RICHMOND, VA (WWBT) - A federal investigation into the investment deals of a Hanover County man may leave dozens of old homes in the city empty for years.
Donald Lacey was charged this week with two felonies. Lacey was supposed to buy old homes in up and coming neighborhoods of the city and then flip them for a profit. But the government says Lacey rarely used investor's money for the homes. And now nearly 100 sit on the city's vacant property registry.
Empty, boarded up, falling apart....
Donald Lacey's houses are scattered around Church Hill and North Richmond.
Al Mullian says most properties have, "No toilets, No electrical, no plumbing, No painting. Most of them did not have windows in it. They were boarded up."
Most of Lacey's houses have hundreds of thousands of dollars tied to them. There are multiple investors. Mullian says he lost $2 million. He believes he was the victim of a scheme.

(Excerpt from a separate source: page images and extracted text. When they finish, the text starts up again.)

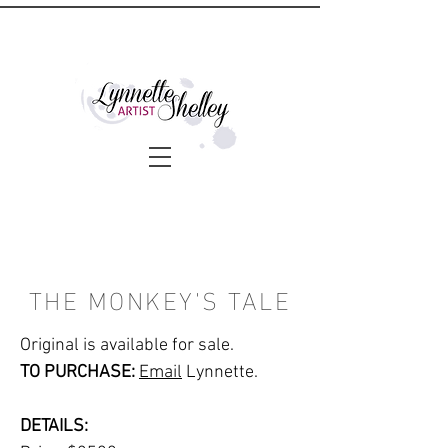
THE MONKEY'S TALE
Original is available for sale.
TO PURCHASE:
Email
Lynnette.
DETAILS: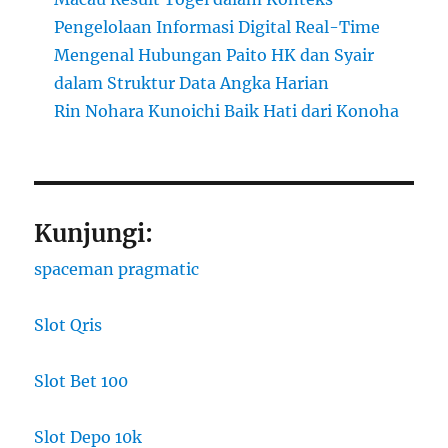
Pengelolaan Informasi Digital Real-Time
Mengenal Hubungan Paito HK dan Syair
dalam Struktur Data Angka Harian
Rin Nohara Kunoichi Baik Hati dari Konoha
Kunjungi:
spaceman pragmatic
Slot Qris
Slot Bet 100
Slot Depo 10k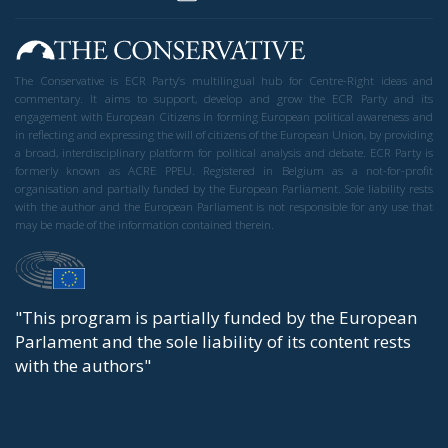
The Conservative is ECR Party’s multilingual hub for Centre-Right ideas and
commentary. It aims to support, develop and grow the ECR Party and its
engagement with European Citizens in forming European political awareness and
in reflecting and expressing the will of citizens of the European Union, by providing
a broad, interdisciplinary platform for political analysis and debate. ECR Party is
formerly known as ACRE PPEU. Registered in Belgium as a not-for-profit
organisation and partially funded by the European Parliament. Sole liability rests
with the author and the European Parliament is not responsible for any use that
may be made of the information contained therein.
"This program is partially funded by the European
Parlament and the sole liability of its content rests
with the authors"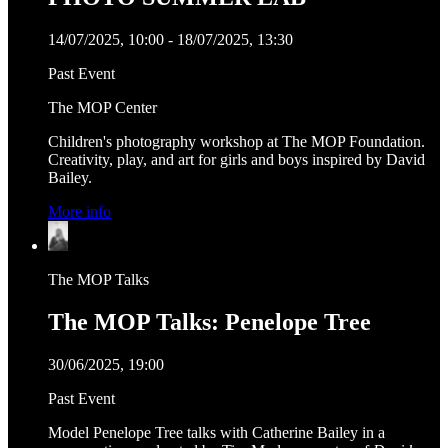
14/07/2025, 10:00 - 18/07/2025, 13:30
Past Event
The MOP Center
Children's photography workshop at The MOP Foundation.
Creativity, play, and art for girls and boys inspired by David
Bailey.
More info
The MOP Talks
The MOP Talks: Penelope Tree
30/06/2025, 19:00
Past Event
Model Penelope Tree talks with Catherine Bailey in a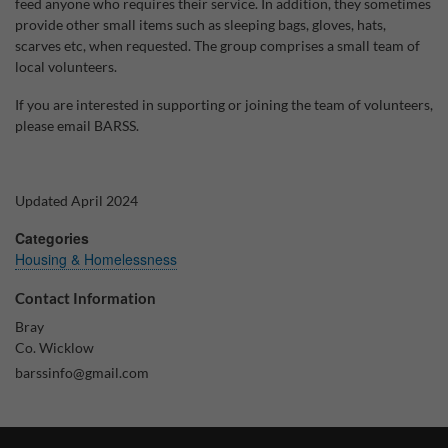
feed anyone who requires their service. In addition, they sometimes
provide other small items such as sleeping bags, gloves, hats,
Why Do You Use My Data?
scarves etc, when requested. The group comprises a small team of
local volunteers.
Withdrawing My Consent
If you are interested in supporting or joining the team of volunteers,
Audit ID
please email BARSS.
Strictly Necessary Cookies
This is the minimum set of cookies required for our site to function. You cannot
Updated April 2024
opt out of storing them.
Categories
Our site doesn't employ cookies of this type.
Housing & Homelessness
Contact Information
Functional Cookies
Bray
These cookies enable or improve non-essential functionality. Note that some
Co. Wicklow
features may not work correctly without these cookies, so we encourage you
barssinfo@gmail.com
to consider consenting to their use.
Our site doesn't employ cookies of this type.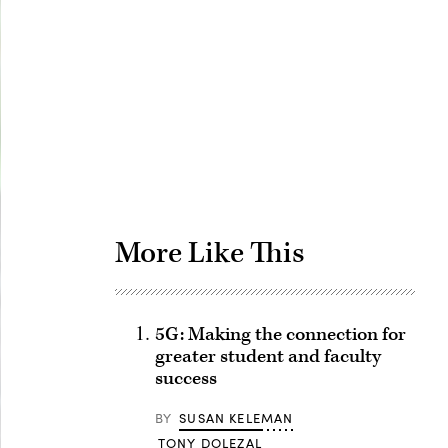
Advertisement
More Like This
5G: Making the connection for
greater student and faculty
success
BY
SUSAN KELEMAN
TONY DOLEZAL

He says Richmond lost something too, "This idea was wonderful. That's why I went with it. I felt I was helping the city of Richmond rebuild."
Now all of these properties could be tied up in court for years. If Lacey's convicted they could be forfeited to the U.S. Government. That's on top of the battle facing 170 investors. They're still trying to sort out who owns what.
David Herring says, "Who knows how long it's going to take to get these things cleared up so they can be sold."
Herring is the Executive Director of the Alliance to Conserve Old Richmond Neighborhoods. A group that's worked for the last 11 years to fix blight and fill vacant properties.
Herring says, "Many of his properties are absolutely able to renovated and rehabilitated. The fact that they're just going to sit there for who knows how long. Is just really really sickening."
Lacey will appear in federal court next month on a charge of mail fraud and unlawful monetary transactions. He's expected to enter into a plea agreement. It is still unclear what will happen to all the properties.